The main thing I would be concerned about is the collinearity of the items. I think something like:

time_to_event ~ number_of_lesions + (number_of_lesions | region) + ( number_of_lesions | type)

would make sense. This will somewhat regularize the effects of the many predictors and give more clear results versus dropping them all into one single level model

[delucalab]

The thought about collinearity makes sense. So in this formula you indicated, are region and type treated as random effects rather than fixed effects? If so, would this formula allow me to derive output hazard ratios for each type of lesion at each region (ie active lesions in region 1)? I assumed that I would need to include an interaction between region and type in order to accomplish that? Would I also need to include the term (1 | ID)?

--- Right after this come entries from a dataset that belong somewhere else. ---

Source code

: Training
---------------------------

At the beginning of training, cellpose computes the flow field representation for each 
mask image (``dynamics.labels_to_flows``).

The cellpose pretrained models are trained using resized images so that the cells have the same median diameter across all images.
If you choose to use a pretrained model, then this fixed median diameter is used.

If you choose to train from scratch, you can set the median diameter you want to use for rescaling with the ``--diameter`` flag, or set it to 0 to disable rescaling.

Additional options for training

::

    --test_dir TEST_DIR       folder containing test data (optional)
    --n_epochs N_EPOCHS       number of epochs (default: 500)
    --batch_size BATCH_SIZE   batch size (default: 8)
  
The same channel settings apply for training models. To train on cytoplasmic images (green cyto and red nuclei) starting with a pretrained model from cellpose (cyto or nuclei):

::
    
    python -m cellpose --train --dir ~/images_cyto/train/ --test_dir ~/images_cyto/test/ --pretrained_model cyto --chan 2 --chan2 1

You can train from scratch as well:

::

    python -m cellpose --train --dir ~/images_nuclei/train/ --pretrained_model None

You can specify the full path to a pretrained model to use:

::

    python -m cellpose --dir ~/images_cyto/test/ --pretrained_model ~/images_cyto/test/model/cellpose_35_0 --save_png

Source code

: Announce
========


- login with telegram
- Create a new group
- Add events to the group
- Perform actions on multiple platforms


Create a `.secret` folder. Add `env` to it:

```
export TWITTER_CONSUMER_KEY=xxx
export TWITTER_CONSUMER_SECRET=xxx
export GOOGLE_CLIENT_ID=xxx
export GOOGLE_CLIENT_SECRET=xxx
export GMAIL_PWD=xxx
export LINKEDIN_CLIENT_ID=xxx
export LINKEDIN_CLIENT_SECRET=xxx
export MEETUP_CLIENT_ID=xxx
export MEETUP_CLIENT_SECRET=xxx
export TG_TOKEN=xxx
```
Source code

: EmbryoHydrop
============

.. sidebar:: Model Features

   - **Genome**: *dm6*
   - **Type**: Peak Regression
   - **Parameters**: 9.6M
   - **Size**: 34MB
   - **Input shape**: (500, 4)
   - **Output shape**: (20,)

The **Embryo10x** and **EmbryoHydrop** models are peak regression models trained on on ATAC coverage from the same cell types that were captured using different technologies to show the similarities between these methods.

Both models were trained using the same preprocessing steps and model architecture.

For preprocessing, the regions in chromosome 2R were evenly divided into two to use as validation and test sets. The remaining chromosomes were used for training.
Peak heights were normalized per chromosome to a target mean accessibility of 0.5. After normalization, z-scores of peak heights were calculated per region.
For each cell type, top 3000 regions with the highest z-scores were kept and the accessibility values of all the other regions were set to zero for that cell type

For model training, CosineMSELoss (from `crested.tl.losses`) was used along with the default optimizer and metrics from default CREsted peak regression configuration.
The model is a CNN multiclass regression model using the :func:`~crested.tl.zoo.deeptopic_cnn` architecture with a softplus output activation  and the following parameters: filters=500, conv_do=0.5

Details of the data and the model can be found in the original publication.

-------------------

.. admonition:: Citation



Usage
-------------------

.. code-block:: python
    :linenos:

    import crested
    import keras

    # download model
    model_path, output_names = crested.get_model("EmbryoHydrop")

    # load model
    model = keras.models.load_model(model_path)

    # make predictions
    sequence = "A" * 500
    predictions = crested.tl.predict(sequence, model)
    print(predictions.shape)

Thanks again for helping me think through this since it is so new to me!

[bwiernik]

Yes, these are random effects. Randomly estimating effects for each region and each type. The estimate of the effect for a specific combination would be the sum of the two effects. If you want to freely estimate effects for each combination, either enter one random effect as (number_of_lesions | region/type) or more simply, make a new variable to combines the information about both into one. You should control for random effect of ID as well.

[delucalab]

If I’m only including lesion number (irrespective of region and lesion type) as s fixed effect but not including the region and lesion type effects as fixed, how can I tabulate hazard ratios for specific contrasts of interest? I’ve only ever used random effects for ID to control for the clustering of data so I think that’s why I’m getting a bit lost.

[bwiernik]

The estimate_grouplevel() function (or the coef() function) adds the fixed and random components together to get the estimated total slope for each group.